Observation of Kononczuk et al. [5] is consistent with our results; they have also found significant reduction of SL metabolites, including S1P, in early stages of severe AP. Interestingly, sphingosine-1-phosphate concentration was not changed in patients with mild or moderate AP. Moreover, the concentration of S1P returned to normal values after 7 days. In our opinion, our founding support mentioned above observation.
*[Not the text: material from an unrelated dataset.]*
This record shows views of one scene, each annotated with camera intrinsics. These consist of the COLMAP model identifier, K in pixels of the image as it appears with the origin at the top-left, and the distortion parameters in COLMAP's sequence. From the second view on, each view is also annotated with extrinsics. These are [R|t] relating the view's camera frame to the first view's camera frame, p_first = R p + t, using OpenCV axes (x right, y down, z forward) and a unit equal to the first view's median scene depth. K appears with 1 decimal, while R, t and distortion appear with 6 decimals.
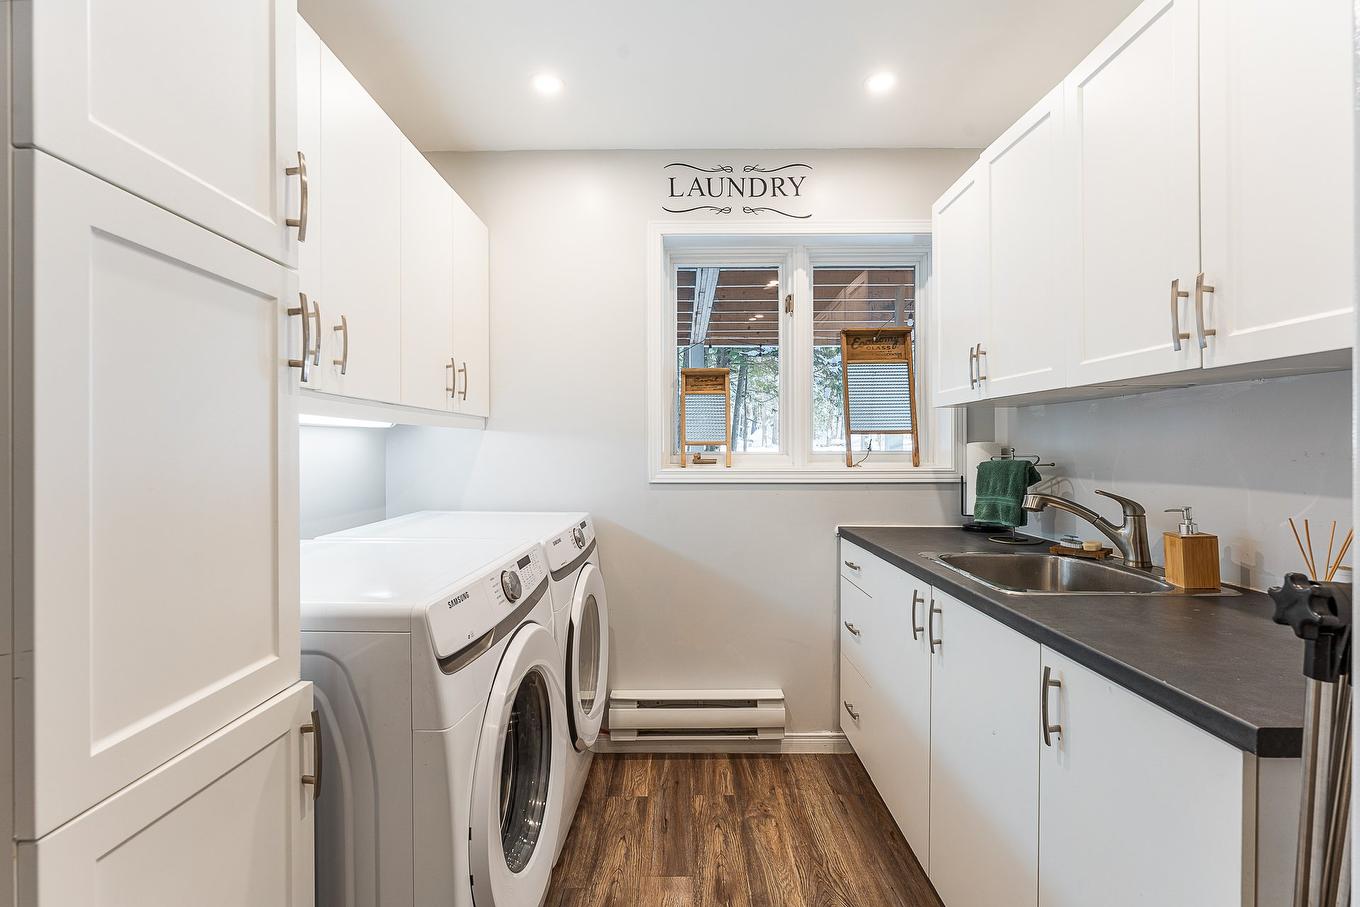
lens RADIAL K [[599.7, 0, 678.3], [0, 599.7, 451.5], [0, 0, 1]] dist [-0.001292, 0.001179]
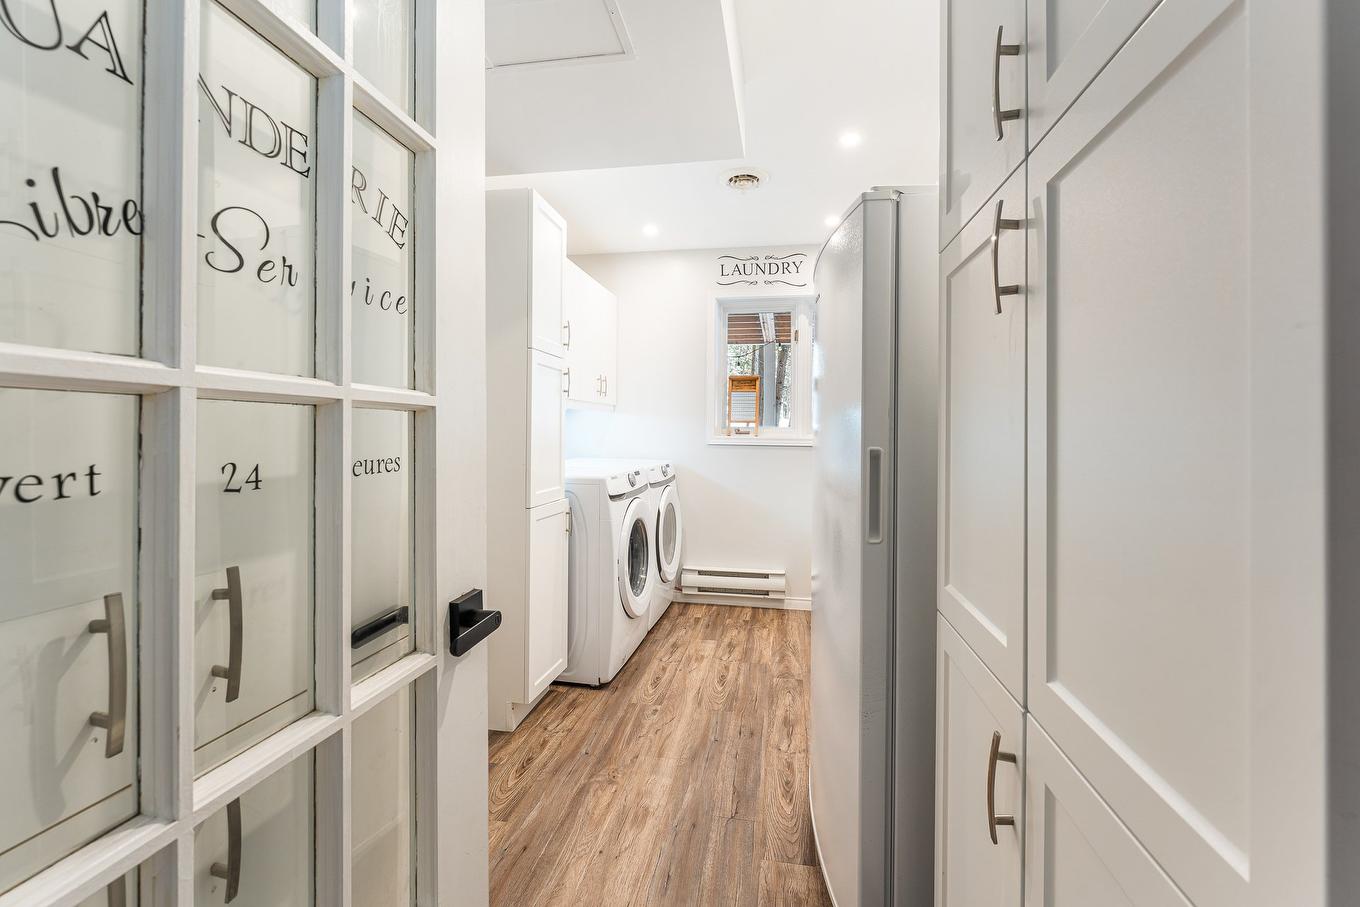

We postulate that S1P and plasma gelsolin measurement in early stages of AP may play an important role as biomarkers in accurate AP diagnosis and patient’s risk stratification. Moreover, data obtained from animal studies justify the need for further research on gelsolin supplementation in patients suffering from life-threatening conditions such as severe acute pancreatitis. However, further clinical studies are needed to justify such a possibility.

Conclusion

Decrease in plasma gelsolin and S1P levels during severe acute pancreatitis might provide an opportunity for future development of new diagnostic and therapeutic strategies to assess and improved clinical stage of patients suffering from this disease. However, due to preliminary nature of our founding, further studies are needed to confirm such a possibility.